CPU instruction reordering

Question 1

Your program is very different from the one in the article that you cited from preshing.com. The preshing.com program uses semaphores where yours uses mutexes.

Mutexes are simpler than semaphores. They only make one guarantee--that only one thread at a time can lock the mutex. That is to say, they can only be used for mutual exclusion.

The preshing.com program does something with its semaphores that you can't do with mutexes alone: It synchronizes the loops in the three threads so that they all proceed in lock-step. Thread1 and Thread2 each wait at the top of their loop until main() lets them go, and then main waits at the bottom of its loop until they have completed their work.
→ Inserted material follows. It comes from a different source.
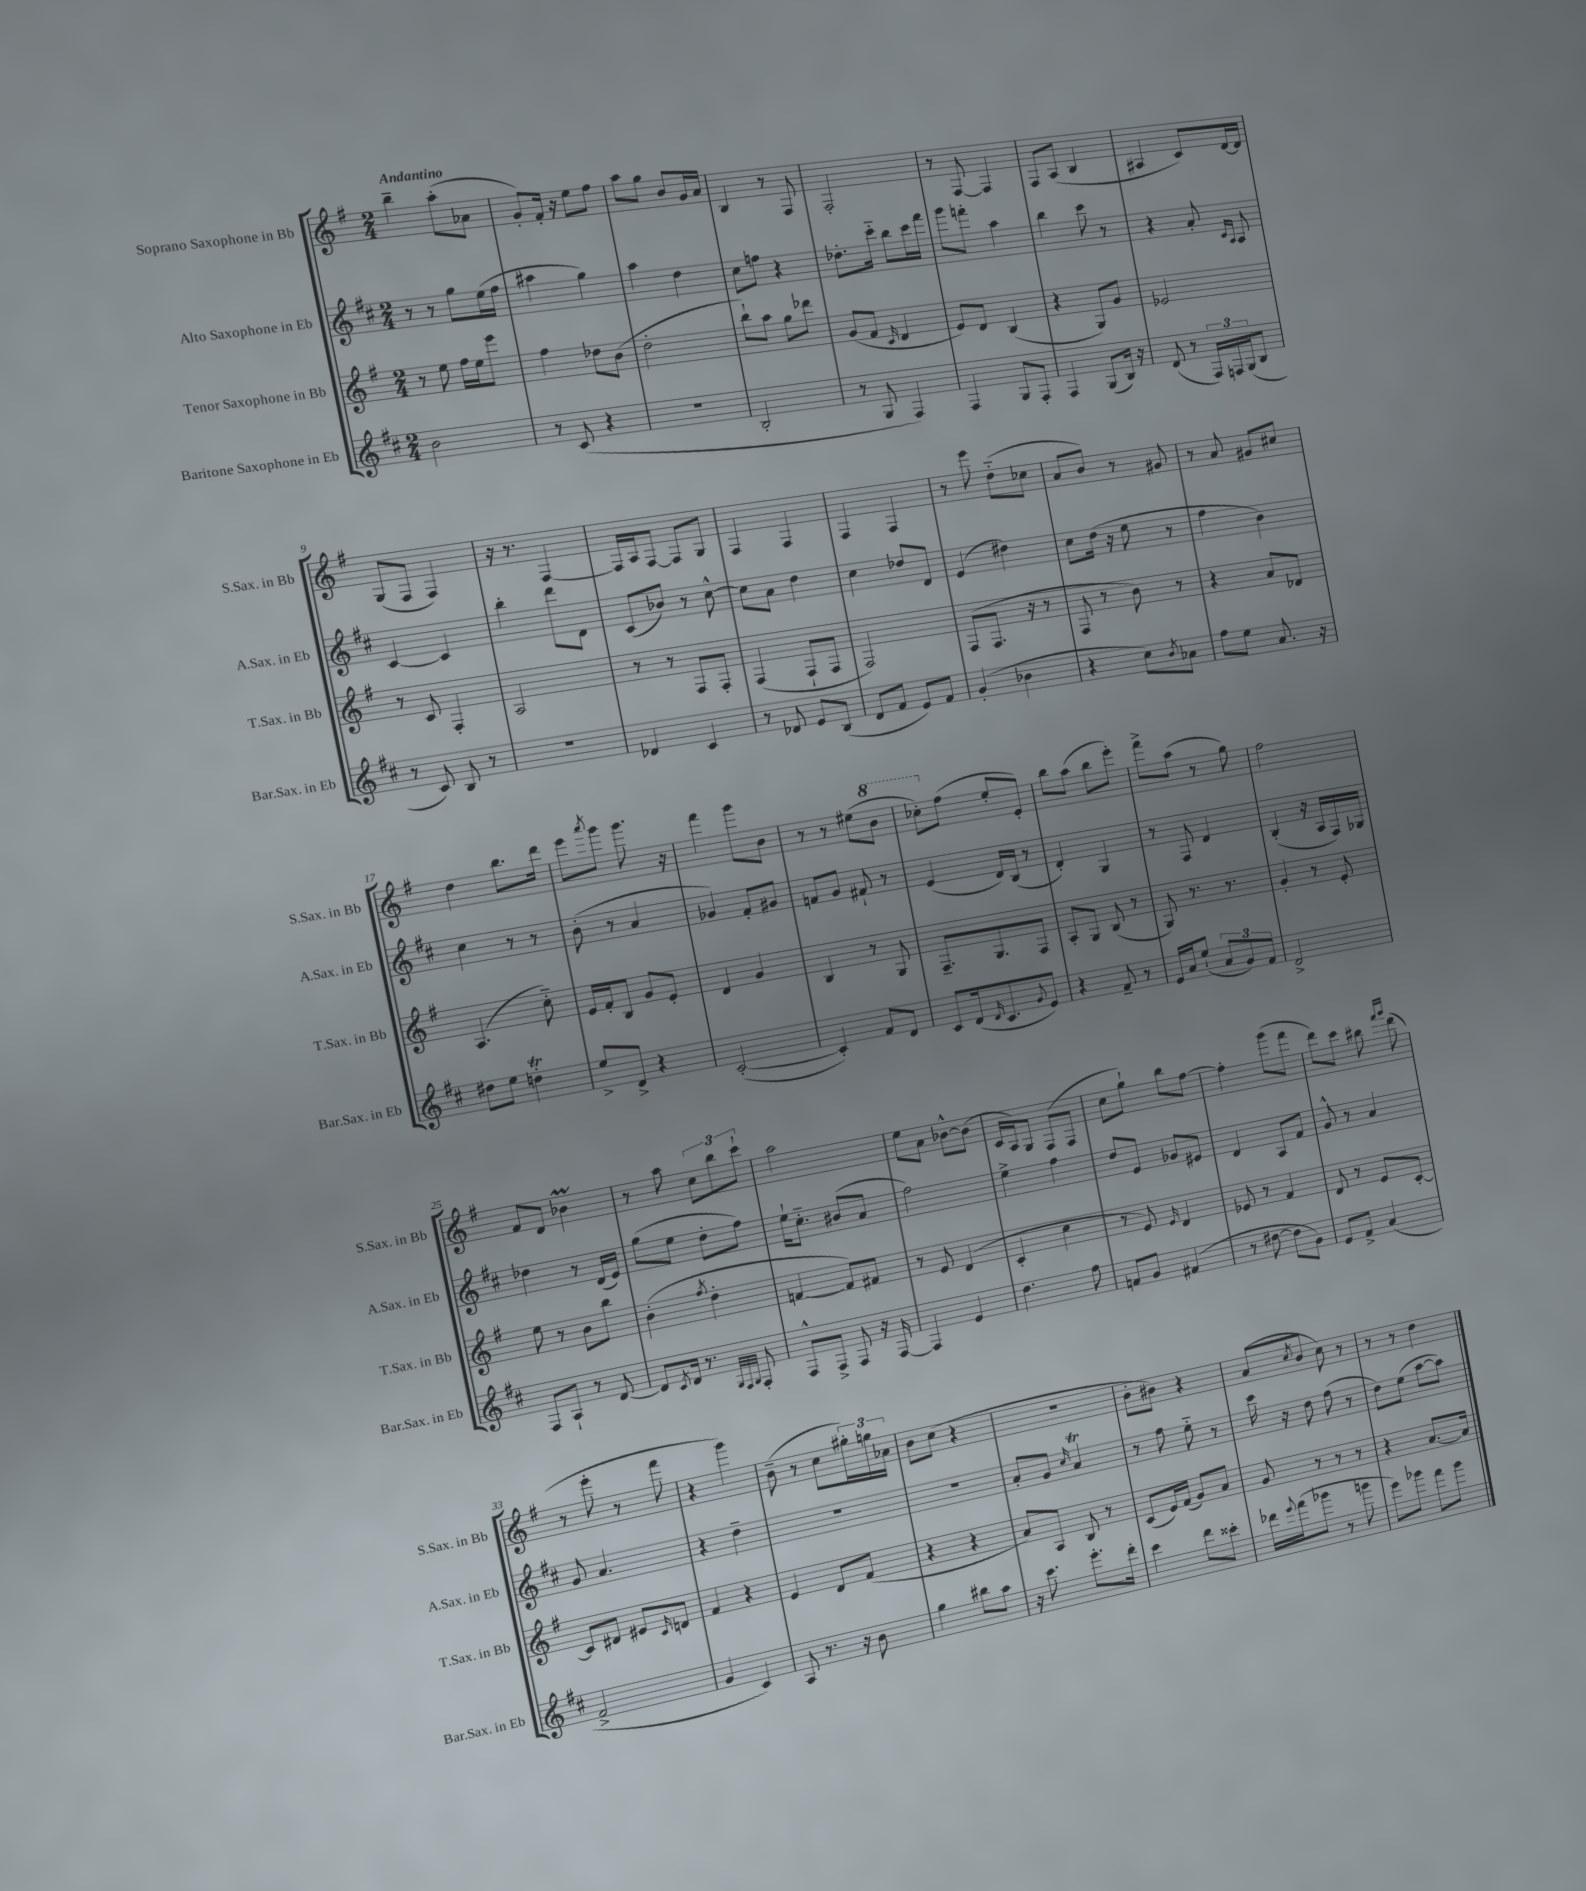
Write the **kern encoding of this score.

Then they all go 'round again.

You can't do that with mutexes. In your program, what prevents main from going around its loop thousands of times before either of the other two threads gets to run at all? Nothing but chance. Nor does anything prevent Thread1 and/or Thread2 from looping thousands of times while main() is blocked, waiting for its next time slice.

Remember, a semaphore is a counter. Look carefully at how the semaphores in the preshing.com are incremented and decremented by the threads, and you will see how it keeps the threads synchronized.

Question 2

I made the mistake of using the mutexes instead of the semaphores (thanks james large), this is the properly working code:

#include <mutex>
#include <condition_variable>
using namespace std;

class semaphore{
private:
    mutex mtx;
    condition_variable cv;
    int cnt;

public:
    semaphore(int count = 0):cnt(count){}
    void notify()
    {
        unique_lock<mutex> lck(mtx);
        ++cnt;
        cv.notify_one();
    }
    void wait()
    {
        unique_lock<mutex> lck(mtx);

        while(cnt == 0){
            cv.wait(lck);
        }
        --cnt;
    }
};

int a,b;
int r1,r2;
semaphore s1,s2,s3;

void th1()
{
    for(;;)
    {
        s1.wait();
        a=1;
        asm volatile("" ::: "memory");
        r1=b;
        s3.notify();
    }
}

void th2()
{
    for(;;)
    {
        s2.wait();
        b=1;
        asm volatile("" ::: "memory");
        r2=a;
        s3.notify();
    }
}

int main()
{
    int cnt{0};
    thread thread1{th1};
    thread thread2{th2};
    thread1.detach();
    thread2.detach();
    for(int i=0;i<100000;i++)
    {
        a=b=0;
        s1.notify();
        s2.notify();
        s3.wait();
        s3.wait();

        if(r1==0&&r2==0)
        {
            ++cnt;
        }
    }
    cout<<cnt<<" CPU reorders happened!\n";
}

The reordering seems to be properly reproduced.